Problems:
a) Answer these questions about the np.cov pull request thread:
(i) What decorator were the tests given?
(ii) What did rjenc29 offer to remove from the PR title?
(iii) What does rjenc29 say about committing further changes?
b) Copy out the passage of the np.cov pull request thread from "I also made" up to and including "what you think.".

Support for np.cov #3345

rjenc29 · 2018-09-27T11:54:09Z

Initial commit for CI.

rjenc29 · 2018-10-17T12:20:42Z

I've added a bunch of tests for different types / shapes of array-like inputs and some pre-processing logic to get the tests to pass (I expect the current CI to be clean).

I also made the tests @needs_blas and ripped out the naive matrix multiply stuff.

So we should be getting nearer the mark - let me know what you think.

If it's alright with you, I will remove the WIP from the PR title later today.

Cheers!

stuartarchibald · 2018-10-17T16:38:44Z

Sounds good, thanks! Yes, please feel free to remove with WIP when you are happy for review to take place, it sounds like most of the issues noted above are now covered?

rjenc29 · 2018-10-17T17:02:57Z

Yep, I think the issues noted are all covered one way or another and there are tests covering a bunch of other use cases.

Quite possible there are gaps / potential improvements, but it's probably a valid basis to review - I won't commit any more changes for the time being.

Excerpted data:
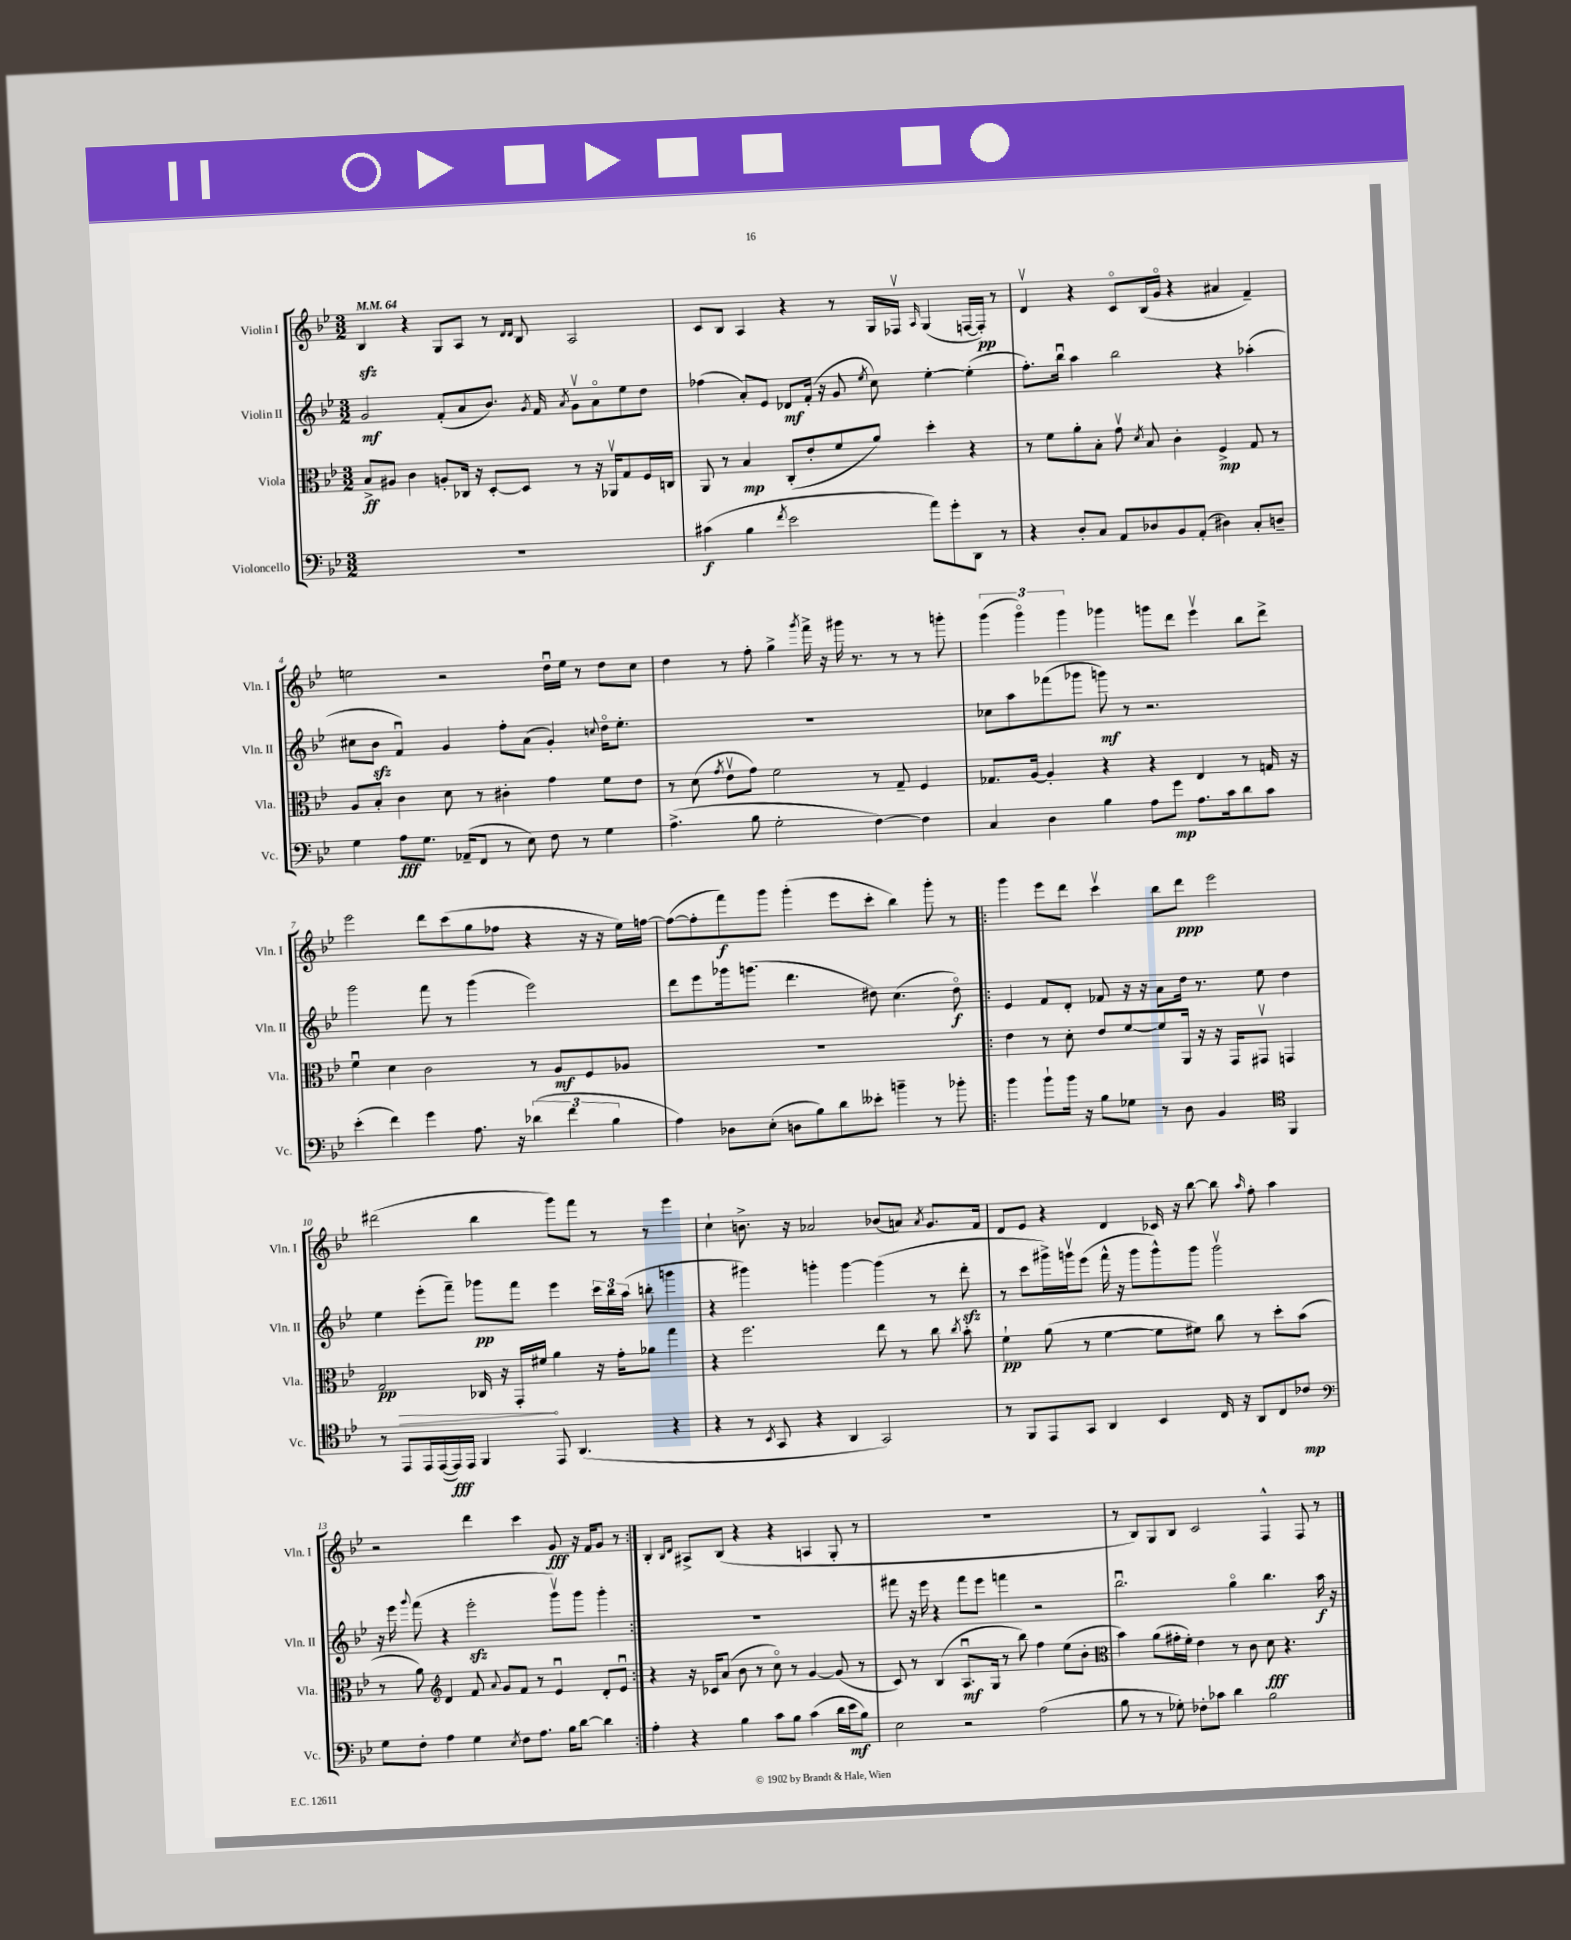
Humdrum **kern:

**kern	**kern	**kern	**kern
*staff4	*staff3	*staff2	*staff1
*clefF4	*clefC3	*clefG2	*clefG2
*k[b-e-]	*k[b-e-]	*k[b-e-]	*k[b-e-]
*M3/2	*M3/2	*M3/2	*M3/2
*MM64	*MM64	*MM64	*MM64
1.r	8B-^/L	2g/	4B-/
.	8A#/J	.	.
.	4c\	.	4r
.	8A'/L	(8f'/L	8G/L
.	16C-/Jk	8a/	8A/J
.	16r	.	.
.	[8D'/L	8.b-/J)	8r
.	.	.	16qqd/LL
.	.	.	16qqd/JJ
.	8D/]J	.	8B-/
.	.	8qg/	.
.	.	16f/	.
.	.	8qa/	.
.	8r	8gv\L	2A/
.	16r	8ao\	.
.	16AA-v/LK	.	.
.	8G/	8ee-\	.
.	16F/L	8dd\J	.
.	16C/JJ	.	.
=	=	=	=
(4c#\	8AA/	(4ff-\	8c/L
.	8r	.	8B-/J
4B-\	4B-/	8a'/L)	4A/
.	.	8e-/J	.
8qf/	.	.	.
2e-\	(8C'/L	8d-/L	4r
.	8e-'/	(16f'/Jk	.
.	.	16r	.
.	8f/	8g/	8r
.	.	8qee-/	.
.	8a/J)	8cc\)	16G/LL
.	.	.	16F-v/JJ
.	.	.	16qqA/
8a\L)	4dd'\	[4ee-'\	(4G/
8g'\	.	.	.
8DD\J	4r	(4ee-'\]	[16F/LL
.	.	.	16F'/]JJ)
8r	.	.	8r
=	=	=	=
4r	8r	8.ff'\L)	4dv/
.	8f\L	.	.
.	.	16bb-u\Jk	.
8D'/L	8a'\	4aa\	4r
8C/J	8B-'\J	.	.
8AA/L	8gv\	2bb-\	8co/L
.	8qd/	.	.
8D-/	8B-/	.	(16B-/L
.	.	.	16go/JJ
8BB-/	4c'\	.	4r
(8AA'/J	.	.	.
4D#\)	4F^/	4r	4a#/
8C'/L	8G/	(4aa-'\	4f~/)
8D~/J	8r	.	.
=	=	=	=
4G\	8A/L	8cc#\L	2ee\
.	8B-'/J	8b-\J	.
8A\L	4c\	4fu/)	.
8.G\J	.	.	.
.	8d\	4g/	2r
(16AA-~/LK	.	.	.
8FF/J	8r	.	.
8r	4c#'\	8ff'\L	.
8E-\)	.	(8a\J	.
8F\	4g\	4g'/)	16ddu\LL
.	.	.	16ee\JJ
8r	.	.	8r
.	.	8qqcc/	.
4G\	8f\L	16ddo\LK	8dd\L
.	.	8.ee-'\J	.
.	8e-\J	.	8cc\J
=	=	=	=
(4.A^\	8r	1.r	4dd\
.	(8d\	.	.
.	8qg/	.	.
.	8e-v\L	.	8r
8B-\	8g\J)	.	8ff'\
2G'\	2f\	.	4gg^\
.	.	.	8qggg/
.	.	.	16fff^\
.	.	.	16r
.	.	.	16ggg#\
.	.	.	8.r
[4F\)	8r	.	.
.	8G~/	.	8r
4F\]	4F/	.	8r
.	.	.	8ggg'\
=	=	=	=
4C/	8.G-/L	8cc-\L	(6ggg\
.	.	8aa\	.
.	.	.	6gggo\)
.	[16A/Jk	.	.
4D\	4A'/]	(8fff-\	.
.	.	.	6ggg\
.	.	8ggg-\J	.
4B-\	4r	8ggg\)	4ggg-\
.	.	8r	.
8A\L	4r	2.r	8ggg\L
8g\J	.	.	8ddd\J
8.A\L	4E-/	.	4eee-v\
16c\k	.	.	.
8d\	8r	.	8bb-\L
8c\J	16G/	.	8ddd^\J
.	16r	.	.
=	=	=	=
(4e-'\	4fu\	2ggg\	2eee-\
4f\)	4d\	.	.
4g\	2c\	8fff\	8ddd\L
.	.	8r	(8ccc\
8.A\	.	(4ggg\	8gg\
.	.	.	8ff-\J
16r	.	.	.
(6d-\	8r	2eee-\)	4r
.	8A/L	.	.
6f\	.	.	.
.	8F/	.	16r
.	.	.	16r
6B-\	.	.	.
.	8A-/J	.	16ee-\LL)
.	.	.	[16ff\JJ
=	=	=	=
4A\)	1.r	8ddd\L	(8ff\_L
.	.	8eee-\	8ff'\]
8D-\L	.	16ggg-\k	8fff\)
.	.	(8.ggg\J	.
(8E-'\J	.	.	8ggg\J
8D\L	.	4.ddd\	(4ggg'\
8B-\)	.	.	.
8d\	.	.	8eee-\L
8e--'\J	.	8dd#\)	8ccc'\J
4b~\	.	(4.cc\	4bb-\)
8r	.	.	8ggg'\
8b-'\	.	8dd#o\)	8r
=!|:	=!|:	=!|:	=!|:
4b-\	4e-\	4e-/	4ggg\
8b-`\L	8r	8f/L	8eee-\L
16b-\Jk	8d'\	8d'/J	8ddd\J
16r	.	.	.
8B-\L	8e-/L	8f-/	4cccv\
8G-\J	[8f/	16r	.
.	.	16r	.
8r	8f/]	8a\L	8bb-\L
8D\	16AA/Jk	16dd\Jk	8ddd\J
.	16r	8.r	.
4BB-/	16r	.	2eee-\
.	16GG/LK	.	.
.	8GG#v/J	8ee-\	.
*clefC4	*	*	*
4FF/	4GG/	4dd\	.
=	=	=	=
8r	2G/	4ee-\	(2ddd#\
8EE-/L	.	.	.
16EE-/L	.	(8eee-'\L	.
([16EE-/	.	.	.
16EE-/])	.	8fff~\J)	.
16EE-/JJ	.	.	.
4FF/	16C-/	8ggg-\L	4bb-\
.	16r	.	.
.	16GG'/LL	8fff\J	.
.	16f#/JJ	.	.
8EE-/	4a\	4eee-\	8ggg\L)
(4.AA/	.	.	8fff\J
.	16r	24ccc\LL	8r
.	.	24bb-\	.
.	16g'\LK	.	.
.	.	(24aa\JJ	.
.	8a-\J	8bb'\	8r
4r	4gg\	4ggg\	4eee-\
=	=	=	=
4r	4r	4r	4cc`\
8r	2.ff\	4ggg#\)	8.b^\
8qBB-/	.	.	.
8GG/	.	.	.
.	.	.	16r
4r	.	4ggg'\	2a-/
4AA/	.	[4ggg\	.
2GG/)	8ee-\	(4ggg\]	(8b-/L
.	8r	.	8a/J)
.	.	.	8qa/
.	8cc\	8r	8.g/L
.	8qcc/	.	.
.	8b-'\	8ddd'\	.
.	.	.	16f/Jk
=	=	=	=
8r	4f`\	8r	8d/L
8FF/L	.	8ccc\L	8e-/J
8EE-/	(8a\	16ggg#^\L)	4r
.	.	16gggv\J	.
8GG/J	8r	(8eee-\J	.
4AA/	[4f\	16fff^^\	4d/
.	.	16r	.
.	.	8ggg\L	.
4BB-/	8f\]L	8ggg^^\)	16c-/
.	.	.	16r
.	8f#\J)	8ggg\J	[8bb-\
16C/	8cc\	2gggv\	8bb-\]
16r	.	.	.
.	.	.	16qqaa/
8AA/L	8r	.	8ff'\
8C/	8dd'\L	.	4aa\
8c-/J	(8b-\J	.	.
=	=	=	=
*clefF4	*	*	*
8G\L	8r	16r	2r
.	.	16eee-\	.
.	.	8qqggg/	.
8F'\J	8a\)	(8fff\	.
*	*clefG2	*	*
4A\	4d/	4r	.
4G\	8f/	2eee-'\	4ddd\
.	8qqa/	.	.
.	8g/L	.	.
8qE-/	.	.	.
8F\L	8f/J	.	4ccc\
8.A\J	8r	.	.
.	4e-u/	8gggv\L)	8g/
16B-\LK	.	.	.
[8d\J	.	8ggg\J	16r
.	.	.	16f/LK
4d\]	8d'/L	4ggg'\	8g/J
.	8e-u/J	.	8r
=:|!	=:|!	=:|!	=:|!
4A'\	4r	1.r	4B-'/
.	.	.	16qqB-/LL
.	.	.	16qqd/JJ
4r	16r	.	8A#^/L
.	16c-/LK	.	.
.	(8a/J	.	(8B-/J
4B-\	8b-\	.	4r
.	8r	.	.
8c\L	8cco\)	.	4r
8B-\J	8r	.	.
(4c\	[4g/	.	4A/
16d\LL	(8g/]	.	8G'/
16e-\J	.	.	.
8B-\J)	8r	.	8r
=	=	=	=
2E-\	8c/)	8fff#\	1.r
.	8r	16r	.
.	.	16eee-\	.
.	(4B-/	4r	.
2r	8.Au/L	8fff#\L	.
.	.	8eee-\J	.
.	16G/Jk	.	.
.	8r	4fff\	.
.	8bb-\)	.	.
(2A\	4ff\	2r	.
.	(8ee-\L	.	.
.	8b-'\J	.	.
=	=	=	=
*	*clefC3	*	*
8B-\	4b-\)	2.bb-u\	8r
8r	.	.	8B-/L)
8r	(8a\L	.	8G/
8G-'\)	16g#'\L	.	8B-/J
.	16f'\JJ)	.	.
8F-'\L	4e-\	.	2c/
8c-\J	.	.	.
4d\	8r	4ggo\	.
.	8c\	.	.
2B-\	8d\	4.bb-\	4F^^/
.	4.r	.	.
.	.	.	8F/
.	.	16aa\	8r
.	.	16r	.
==	==	==	==
*-	*-	*-	*-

Answers for the exercise:
a)
(i) @needs_blas
(ii) The WIP
(iii) No more changes will be committed for the time being.

b)
I also made the tests @needs_blas and ripped out the naive matrix multiply stuff.

So we should be getting nearer the mark - let me know what you think.